My job is incredible–I get a front seat to history, each and every day is different, and I work with the best journalists in the business. I've been able to travel the world, for work and pleasure, but more times than not, no matter where I am in the world, I know someone. That's one of the beautiful things of working for an international network–the world becomes so much smaller. It's a family.
What do you love the most about your job? What have been some of the more memorable things you’ve covered? Some stories that really stick out for me over the years are Newtown shooting and Boston Marathon bombing–I was still a very green junior reporter and also had a toddler at home during both attacks– it was difficult to get through the work day at times after spending hours learning about the children victims.

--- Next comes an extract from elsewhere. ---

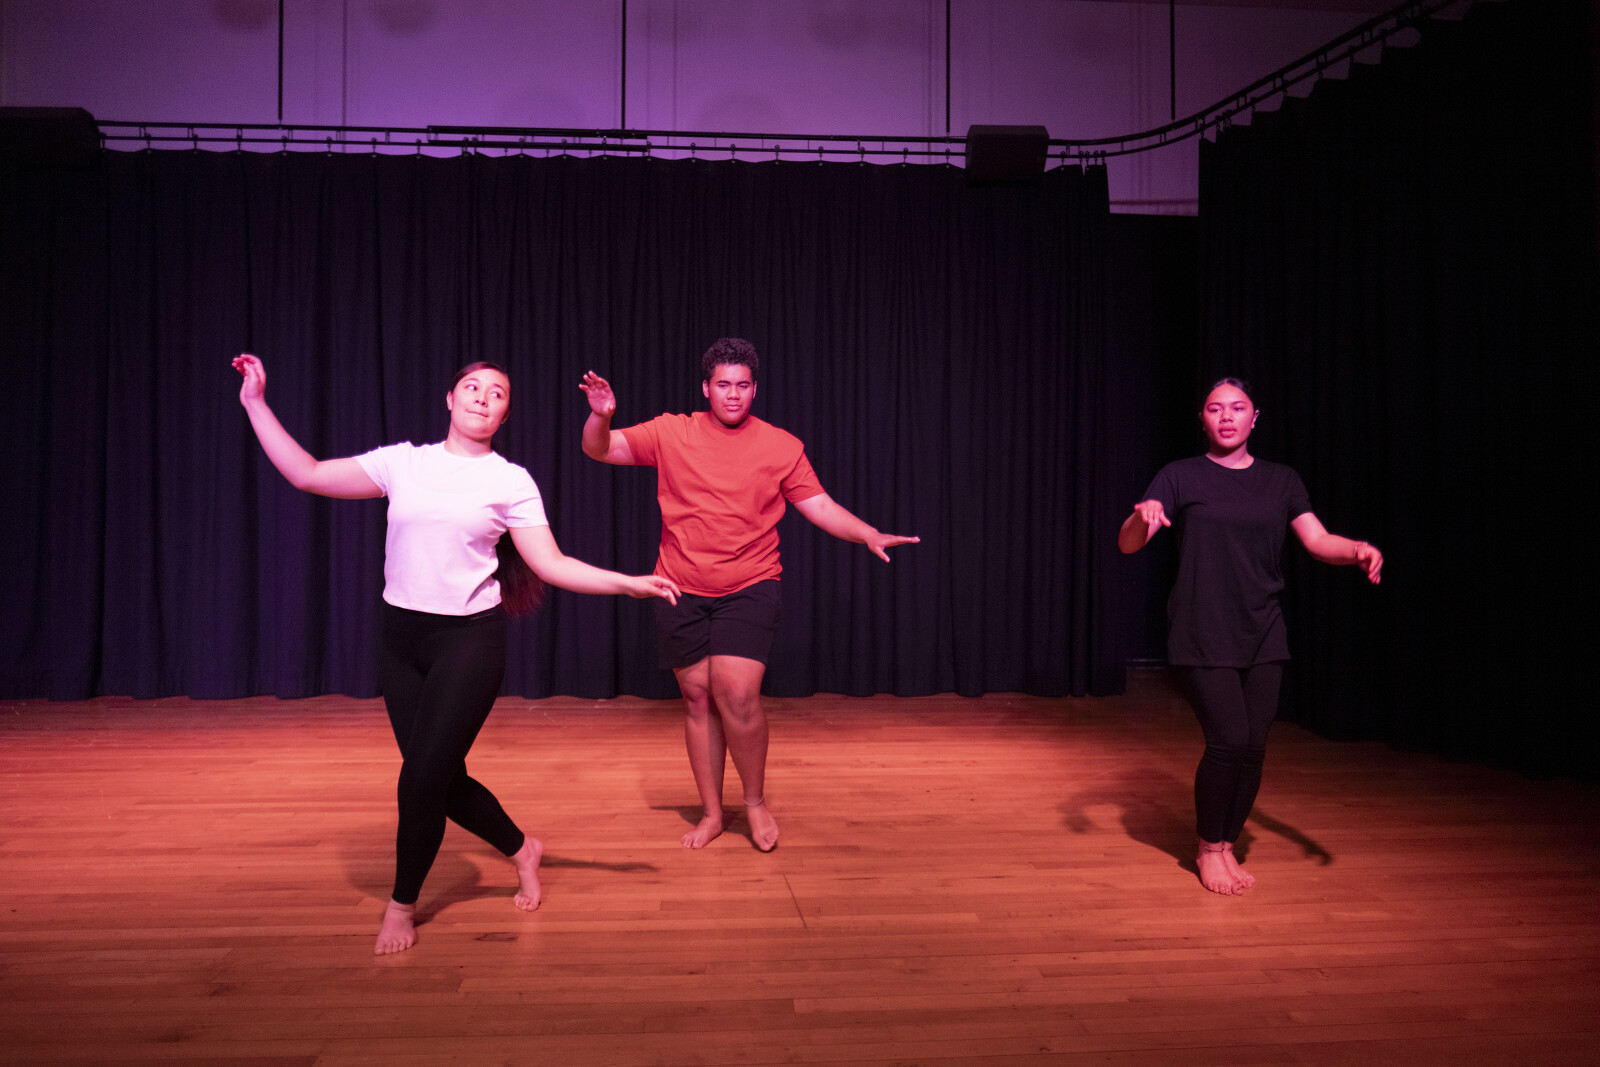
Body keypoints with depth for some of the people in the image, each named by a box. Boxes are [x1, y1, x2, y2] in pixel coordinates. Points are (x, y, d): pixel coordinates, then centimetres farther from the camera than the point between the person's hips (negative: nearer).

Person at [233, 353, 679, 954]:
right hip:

The 2015 Paris Attacks –along with a team of journalists, we managed to profile almost all the victims of the attacks, which is something I always try to focus my reporting on–versus the perpetrators of the attack. Hurricane Michael, which hit my home in the Florida Panhandle, and every presidential election since 2008.
Walk us through an average day. The good, the bad, the ugly. There is no "average" day in a newsroom. It's as simple as that.

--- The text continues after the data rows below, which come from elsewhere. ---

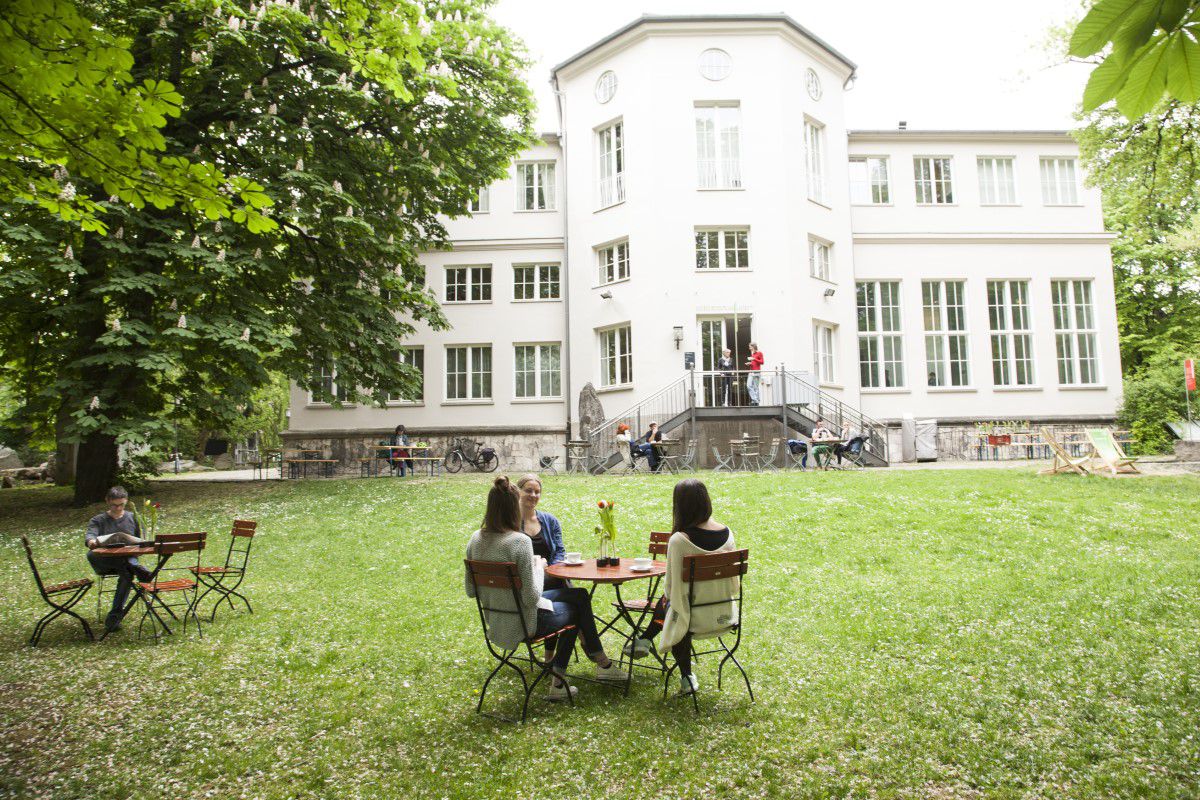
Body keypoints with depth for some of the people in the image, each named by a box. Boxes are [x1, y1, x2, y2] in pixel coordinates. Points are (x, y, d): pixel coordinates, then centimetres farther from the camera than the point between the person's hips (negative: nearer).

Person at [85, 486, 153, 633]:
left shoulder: (133, 518, 16)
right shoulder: (98, 520, 13)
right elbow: (89, 534, -9)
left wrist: (135, 542, -10)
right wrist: (91, 541, -34)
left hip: (128, 558, 0)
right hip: (104, 562, 1)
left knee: (127, 573, -36)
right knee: (91, 555, -35)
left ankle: (115, 614, -31)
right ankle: (134, 567, -50)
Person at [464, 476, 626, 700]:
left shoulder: (475, 539, -4)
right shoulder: (519, 541, -26)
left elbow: (470, 591, 3)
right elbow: (531, 598, -23)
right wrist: (539, 567, -7)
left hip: (496, 624, 7)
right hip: (523, 625, -7)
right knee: (577, 607, 21)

Your husband’s in the military…and deployed. Can only imagine how challenging that can be, making you both our heroes! What can you share about how you find peace?
He left two days after Christmas and will be gone a total of nine months this rotation. He's missed the majority of this pregnancy but we send pictures to each other as often as possible and honestly, you just get used to it after a while. When we first met, I was already deep into my journalism career and he in his military career–so we knew what we were signing up for when we took our vows–which speaking of, included a line "in sickness and in health, in breaking news and deployments...."–we do not live in a military community so its difficult to relate to many of our friends– I work overnights, weekends, holidays, and so does he–our life is messy but we don't know any other way.

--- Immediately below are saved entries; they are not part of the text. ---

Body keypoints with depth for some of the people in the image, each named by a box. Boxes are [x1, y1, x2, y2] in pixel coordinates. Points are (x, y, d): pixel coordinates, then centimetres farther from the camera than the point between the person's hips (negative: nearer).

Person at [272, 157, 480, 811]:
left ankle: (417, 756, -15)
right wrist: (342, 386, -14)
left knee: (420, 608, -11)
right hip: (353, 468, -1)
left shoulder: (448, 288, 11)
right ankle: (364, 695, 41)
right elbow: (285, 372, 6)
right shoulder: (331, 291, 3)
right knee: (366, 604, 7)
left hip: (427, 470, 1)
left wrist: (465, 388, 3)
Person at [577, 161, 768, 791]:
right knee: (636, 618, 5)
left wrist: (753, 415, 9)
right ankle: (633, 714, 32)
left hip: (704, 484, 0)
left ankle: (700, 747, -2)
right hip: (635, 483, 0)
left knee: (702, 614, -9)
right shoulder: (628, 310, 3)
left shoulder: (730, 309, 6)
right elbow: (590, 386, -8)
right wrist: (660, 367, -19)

What are some things that keep you sane as a working mom, military wife and just generally awesome woman?
When I'm regimented (which isn't often) on my yoga practice, it makes the biggest difference. I try to go with the flow as much as possible–my natural inclination is to control situations but in our life, it simply doesn't work. So being flexible and realizing I have zero control over many of the situations we find ourselves in helps. Also, in our marriage we take turns in whose career matters more at the time– the first few years of our relationship, his took a backseat to mine. Now I think I've taken a bit of a backseat to his. Not that I've lost my passion for my career, just that I've learned to be okay where I'm at. I'm not looking for the next big promotion or next big story. I'm content. It's weird to admit.
What advice would you give your younger self? Enjoy the ride– it goes too fast. And don't sweat the small stuff.
You’re Atlanta-based. What are some of your favorite spots you’d like to shout out?
Let's be honest, I don't get to many hotspots–pregnant, dragging a 9 year old, without a hubby? No thanks– I'd rather enjoy some good music poolside in my backyard.
When do we get to meet baby?! Due date is June 2nd but I'm not angry if he comes early!!